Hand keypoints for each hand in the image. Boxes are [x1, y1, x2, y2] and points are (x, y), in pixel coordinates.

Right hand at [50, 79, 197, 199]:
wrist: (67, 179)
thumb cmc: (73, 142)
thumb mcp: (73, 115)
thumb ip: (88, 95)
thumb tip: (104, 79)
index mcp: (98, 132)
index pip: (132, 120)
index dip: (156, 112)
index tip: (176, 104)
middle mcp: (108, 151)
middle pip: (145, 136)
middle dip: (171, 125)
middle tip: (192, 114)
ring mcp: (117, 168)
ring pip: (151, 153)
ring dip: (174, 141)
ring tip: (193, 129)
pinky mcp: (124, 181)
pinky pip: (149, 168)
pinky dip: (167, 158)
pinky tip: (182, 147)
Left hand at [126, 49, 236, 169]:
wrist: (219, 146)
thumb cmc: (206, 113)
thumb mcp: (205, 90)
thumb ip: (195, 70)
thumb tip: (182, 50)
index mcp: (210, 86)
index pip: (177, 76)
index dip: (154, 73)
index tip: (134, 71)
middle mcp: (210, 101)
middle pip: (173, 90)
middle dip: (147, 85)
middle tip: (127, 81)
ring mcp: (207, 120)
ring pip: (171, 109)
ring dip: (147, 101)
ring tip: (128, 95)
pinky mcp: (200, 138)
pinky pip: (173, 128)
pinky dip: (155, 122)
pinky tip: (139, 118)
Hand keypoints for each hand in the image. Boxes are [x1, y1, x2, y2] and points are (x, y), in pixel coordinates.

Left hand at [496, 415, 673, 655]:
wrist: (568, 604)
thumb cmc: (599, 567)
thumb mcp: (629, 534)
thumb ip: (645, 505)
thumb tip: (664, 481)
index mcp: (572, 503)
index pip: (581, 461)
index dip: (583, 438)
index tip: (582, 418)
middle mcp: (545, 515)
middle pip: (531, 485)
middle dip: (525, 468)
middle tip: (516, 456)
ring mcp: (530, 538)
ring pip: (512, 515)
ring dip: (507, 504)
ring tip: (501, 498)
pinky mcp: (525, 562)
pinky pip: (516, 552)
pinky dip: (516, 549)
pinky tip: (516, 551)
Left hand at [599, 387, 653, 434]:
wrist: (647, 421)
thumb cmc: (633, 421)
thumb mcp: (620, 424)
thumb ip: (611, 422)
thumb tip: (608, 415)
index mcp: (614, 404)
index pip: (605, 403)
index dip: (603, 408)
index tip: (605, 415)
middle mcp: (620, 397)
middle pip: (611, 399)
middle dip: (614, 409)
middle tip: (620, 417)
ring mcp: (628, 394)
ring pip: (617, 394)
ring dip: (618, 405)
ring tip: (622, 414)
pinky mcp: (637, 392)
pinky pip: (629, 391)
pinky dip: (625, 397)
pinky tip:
+++
● ACTIVITY
Set down the whole listing once more, exactly as it appears.

● RESPONSE AREA
Hand keypoints for each hand in the image. Boxes are [x1, y1, x2, y2] and points are (x, y), in pixel coordinates.

Right hand at [50, 79, 197, 199]:
wrist: (67, 179)
thumb cmc: (73, 142)
thumb mcp: (73, 115)
thumb ip: (88, 95)
thumb tip: (104, 79)
index mcp: (98, 132)
index pip: (132, 120)
index dip: (156, 112)
index tip: (176, 104)
middle mcp: (108, 151)
middle pip: (145, 136)
middle dip: (171, 125)
middle tip: (192, 114)
ring mcp: (117, 168)
ring pip: (151, 153)
ring dip: (174, 141)
ring tip: (193, 129)
pinky mcp: (124, 181)
pinky pip: (149, 168)
pinky dip: (167, 158)
pinky tip: (182, 147)
Left hand at [126, 49, 236, 169]:
wrist: (219, 146)
thumb cmc: (206, 113)
thumb mcp: (205, 90)
thumb ip: (195, 70)
thumb tip: (182, 50)
index mcp: (210, 86)
index pip: (177, 76)
index dip: (154, 73)
index tip: (134, 71)
middle mcp: (210, 101)
middle pip: (173, 90)
middle dip: (147, 85)
middle tip: (127, 81)
ring mcp: (207, 120)
ring pip: (171, 109)
ring dip: (147, 101)
ring tip: (128, 95)
pinky mcp: (200, 138)
pinky pip: (173, 128)
pinky dip: (155, 122)
pinky tip: (139, 118)
Hand keypoints for each hand in the image. Boxes are [x1, y1, x2, y2] and points are (x, y), in pixel coordinates.

Left hand at [496, 415, 673, 655]:
wrist: (568, 604)
thumb cmc: (599, 567)
thumb mcp: (629, 534)
thumb ip: (645, 505)
thumb tip: (664, 481)
index mcp: (572, 503)
index pip: (581, 461)
index dip: (583, 438)
index tip: (582, 418)
middle mcp: (545, 515)
middle pip: (531, 485)
middle dip: (525, 468)
middle tip: (516, 456)
ring mcp: (530, 538)
ring pip: (512, 515)
ring dip: (507, 504)
ring tip: (501, 498)
pinky mcp: (525, 562)
pinky pip: (516, 552)
pinky dip: (516, 549)
pinky tip: (516, 551)
Left hand at [599, 387, 653, 434]:
wrist: (647, 421)
thumb cmc: (633, 421)
thumb mcp: (620, 424)
thumb ip: (611, 422)
thumb tip: (608, 415)
index mcp: (614, 404)
index pip: (605, 403)
index dip: (603, 408)
index tip: (605, 415)
middle mcp: (620, 397)
middle pip: (611, 399)
middle dip: (614, 409)
middle tip: (620, 417)
ring mcp: (628, 394)
ring pip: (617, 394)
ring dip: (618, 405)
ring tip: (622, 414)
pinky mcp: (637, 392)
pinky pip: (629, 391)
pinky dip: (625, 397)
pinky tip:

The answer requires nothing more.